Beverly Hills Faces $286M Unfunded Liability
BY Laura Coleman February 28, 2020

The fact that Beverly Hills is facing $286.1 million of unfunded pension liabilities by the end of June, as revealed in a recent presentation to City Council, is profound. For context, that amount would fund the Beverly Hills Police Department for five years. 

In fact, the City’s entire projected current fiscal year revenue stream of $265.7 million is still less than its total known unfunded pension liabilities, which represents the City’s obligations in paying the pensions of its employees. 

“It’s a big number,” stated Director of Finance Jeff S. Muir at the Feb. 18 City Council study session during a discussion on paying down the liability. 

In reviewing a trio of strategies to pay down the projected debt, Muir based his presentation on the most recent actuarial valuation provided by the California Public Employees’ Retirement System (CalPERS) on June 30, 2018, which was $280.8 million. Strategies considered by the Council ranged from paying off the debt by 2035 to having the final payment occur in 2043. 

The discussion represented an initial meaningful step in moving forward with a plan to pay off all future liabilities before 2043, as is currently budgeted, which would translate to a total repayment of $541 million (including $255 million in interest). 

The discussion built upon work done by the Blue Ribbon Committee on unfunded liabilities, which was established by prior Mayor Julian Gold. At that time, City Treasurer Howard Fisher led the Committee to review the City’s long-term pension and benefit unfunded liabilities, as well as study what other entities are doing. At the conclusion of the Committee’s work, Fisher proposed that the City incorporate regular savings or investment to serve as an unfunded liability reduction. 

“I think we need to be as conservative, and in this case that means dynamic, about paying off the unfunded liability, but also in stopping the hole from getting worse,” said Mayor John Mirisch. 

According to Muir, the City stands to save $97 million by accelerating amortization of the unfunded pension liability over a 15-year period, a move supported by Council.

● Activity list:
[A] In the article on the Beverly Hills pension liability, how much does the City stand to save by accelerating amortization over a 15-year period?
[B] Decide whether each statement agrees with the article on the Beverly Hills pension liability. Answer yes or no for each, and quote the words that settle it. (i) The City's projected revenue for the current fiscal year exceeds its total known unfunded pension liabilities. (ii) The Blue Ribbon Committee on unfunded liabilities was established by Mayor John Mirisch. (iii) Muir based his presentation on an actuarial valuation from CalPERS.
[C] Pick up the article on the Beverly Hills pension liability after its final sentence and write the next part.

● Provided material:

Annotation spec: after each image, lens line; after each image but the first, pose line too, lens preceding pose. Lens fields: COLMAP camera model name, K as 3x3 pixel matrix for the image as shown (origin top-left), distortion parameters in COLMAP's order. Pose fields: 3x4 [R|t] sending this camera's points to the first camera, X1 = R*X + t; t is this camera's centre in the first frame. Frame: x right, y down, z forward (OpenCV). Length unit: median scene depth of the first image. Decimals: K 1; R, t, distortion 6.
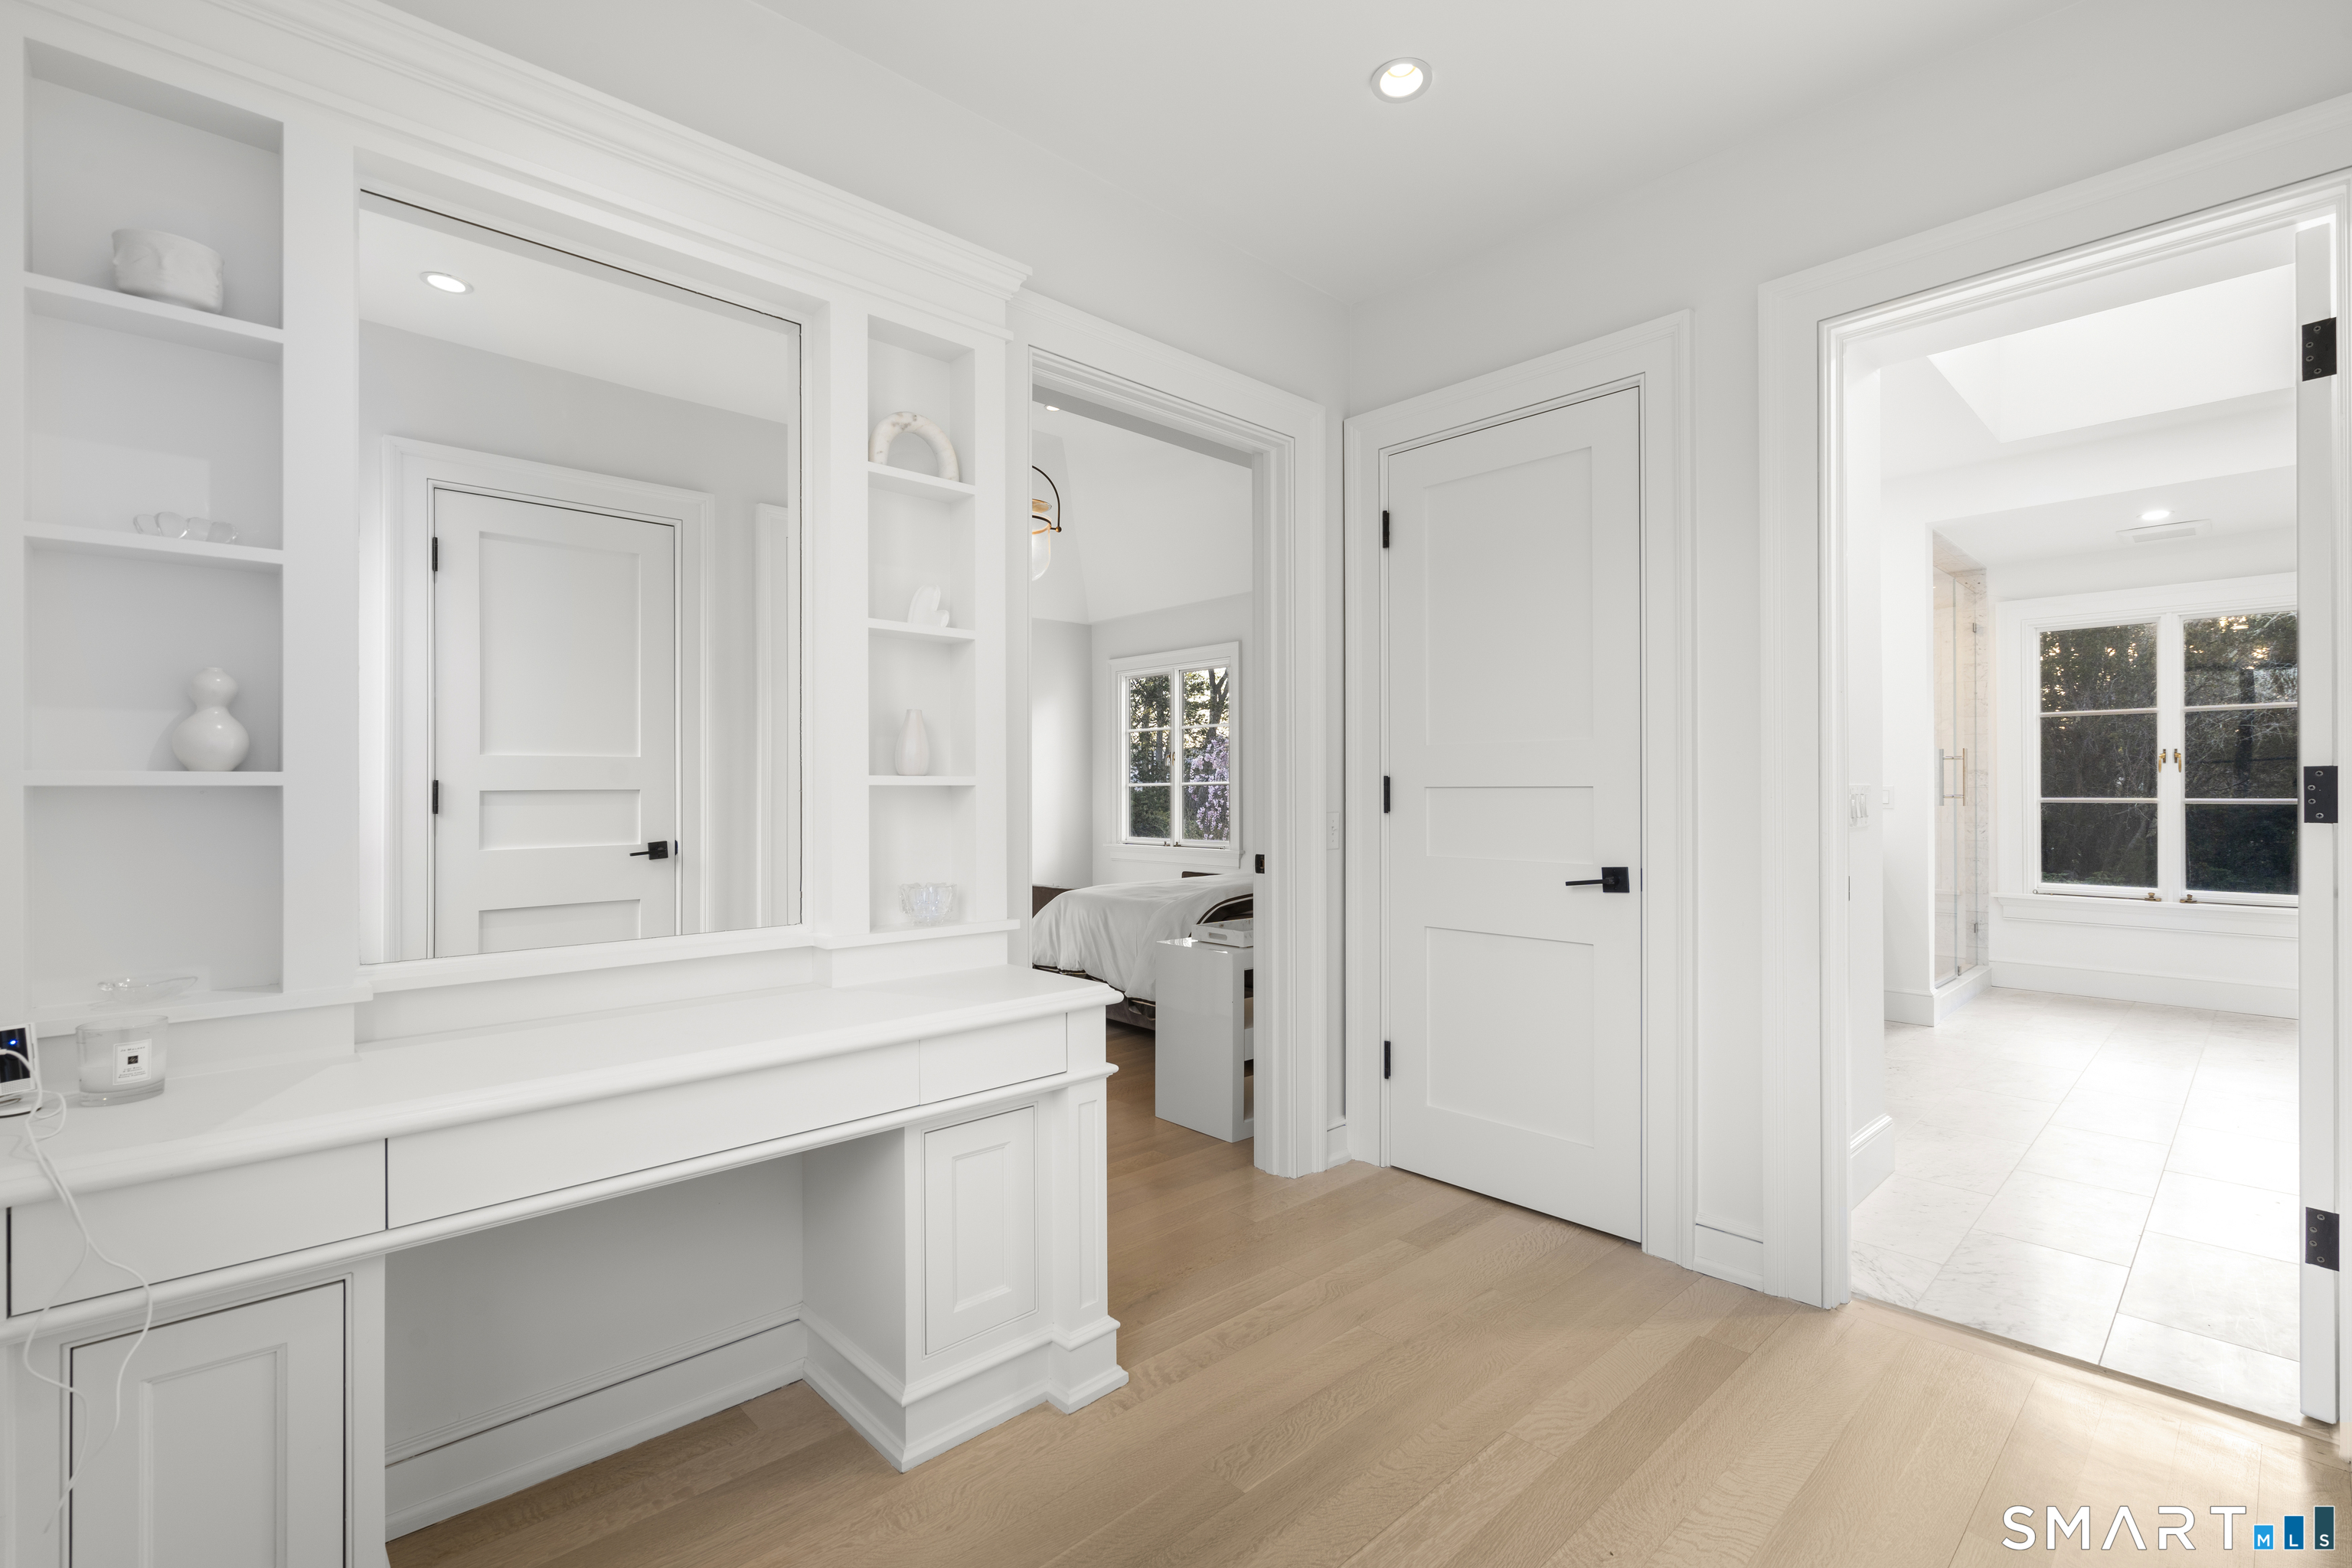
lens RADIAL K [[1054.8, 0, 1176.3], [0, 1054.8, 787.5], [0, 0, 1]] dist [-0.002258, 0.000702]
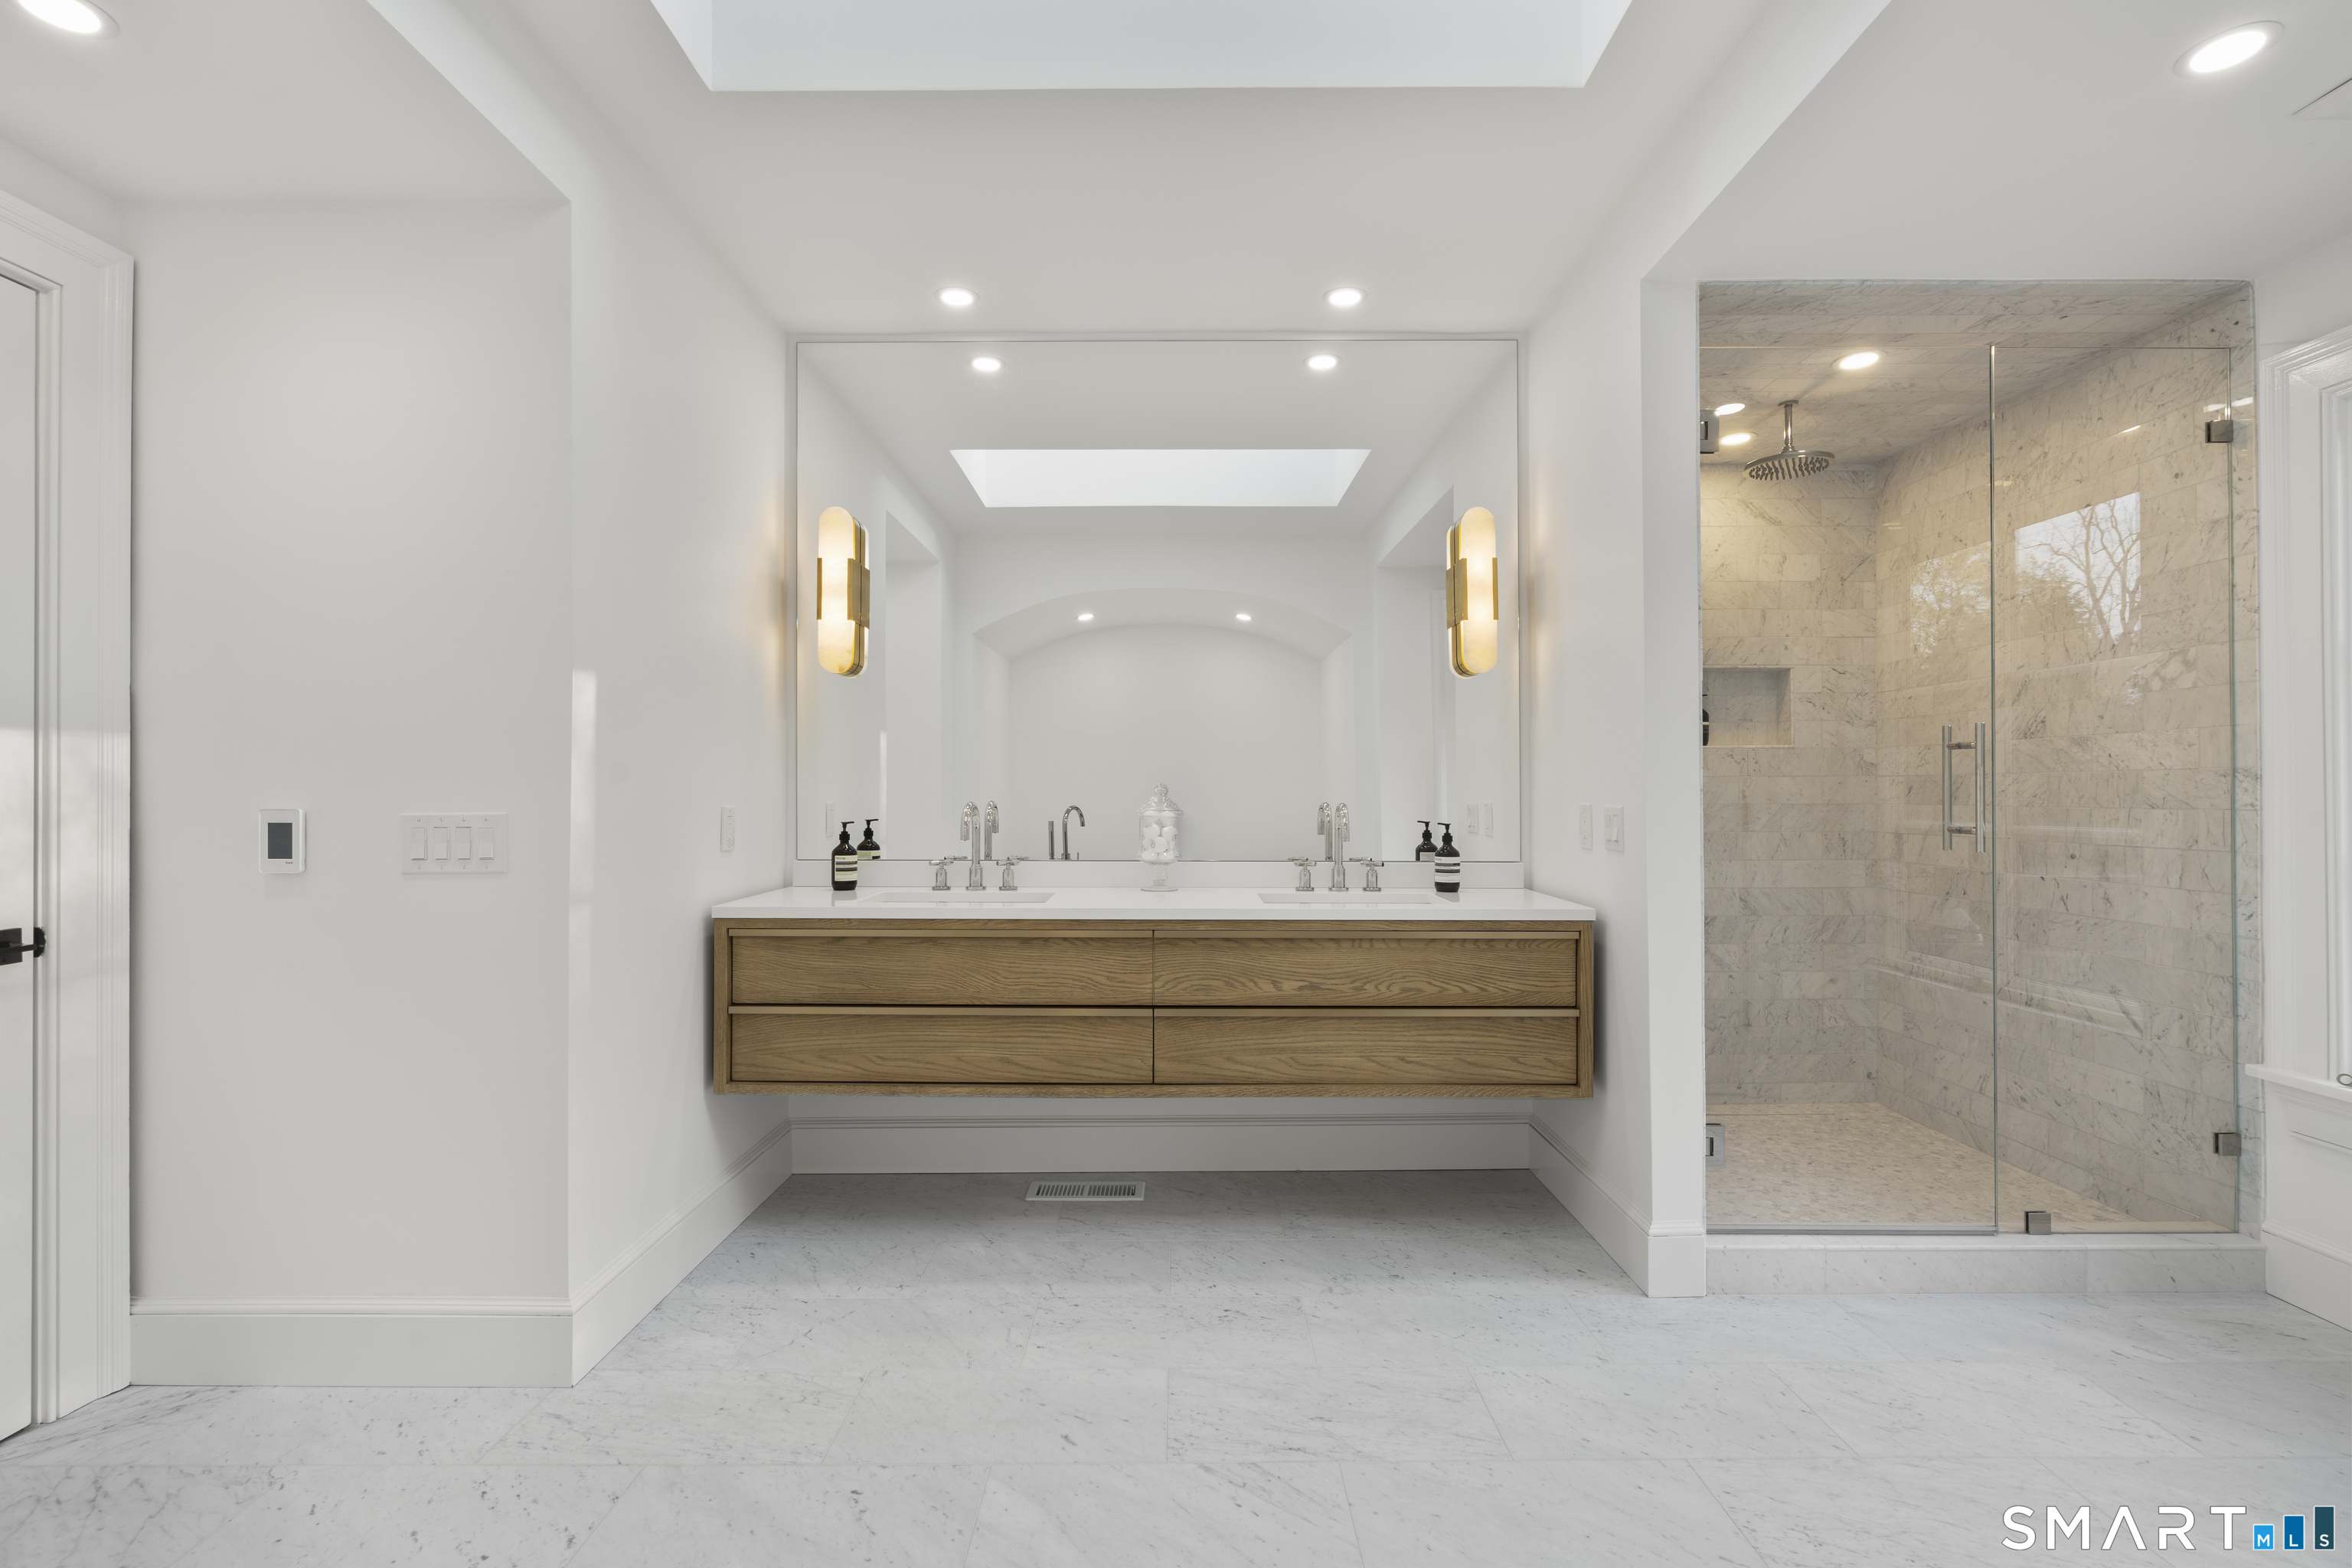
lens RADIAL K [[1054.8, 0, 1176.8], [0, 1054.8, 780.9], [0, 0, 1]] dist [-0.002258, 0.000702]
pose [[0.728510, -0.005002, -0.685017, 0.741485], [0.002566, 0.999986, -0.004574, -0.010675], [0.685030, 0.001574, 0.728513, 0.404402]]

● Written answers:
[A] $97 million.

[B]
(i) No: "the City’s entire projected current fiscal year revenue stream of $265.7 million is still less than its total known unfunded pension liabilities"
(ii) No: "which was established by prior Mayor Julian Gold"
(iii) Yes: "Muir based his presentation on the most recent actuarial valuation provided by the California Public Employees’ Retirement System (CalPERS)"

[C]
Using CalPERS assumptions, Muir projected the City’s balance would be $286.1 million on June 30. If the 15-year plan is adopted, he projected that it would drop to $275.7 million in 2021. Otherwise, if the current payment plan remains in place, Muir’s presentation showed the balance dropping to just $284.7 million next year. 

Statewide, California Pension Tracker estimates the total pension debt at over $308.5 billion. Pension Tracker, a project out of Stanford University, ranked Beverly Hills as the City with the sixth highest market pension debt per household. 

By using existing, dedicated resources to make additional contributions to CalPERS, such as funds within the Section 115 Trust and the budgeted $5 million additional pension contributions, (which are poised to begin annually this year following last month’s vote by the City Council to incorporate the payments into future budgets), the City stands to more expeditiously divest itself of its onerous unfunded liability obligation. The Post-Employment Benefits Section 115 Trust, which currently has $23 million, allows the City to pre-fund a portion of its pensions obligation. 

As outlined in Muir’s presentation, the City could increase its current budgeted payment of $20.7 million for this fiscal year to $29.4 million as an initial step toward paying off its obligation in the next 15 years. That additional $8.7 million injection, as proposed, would be funded by the $5 million additional budgeted pension contribution and $3.7 million from the 115 Trust. 

As part of the proposal, the City would continue to allocate an additional $5 million from the General Fund to its planned pension contributions for 10 years, at which point the need for the additional money would cease as well as any financial injections from the 115 Trust, which would at that point be depleted. At that time, in 2030, the City would subsequently be paying markedly less than its projected current payment schedule for the remaining five years.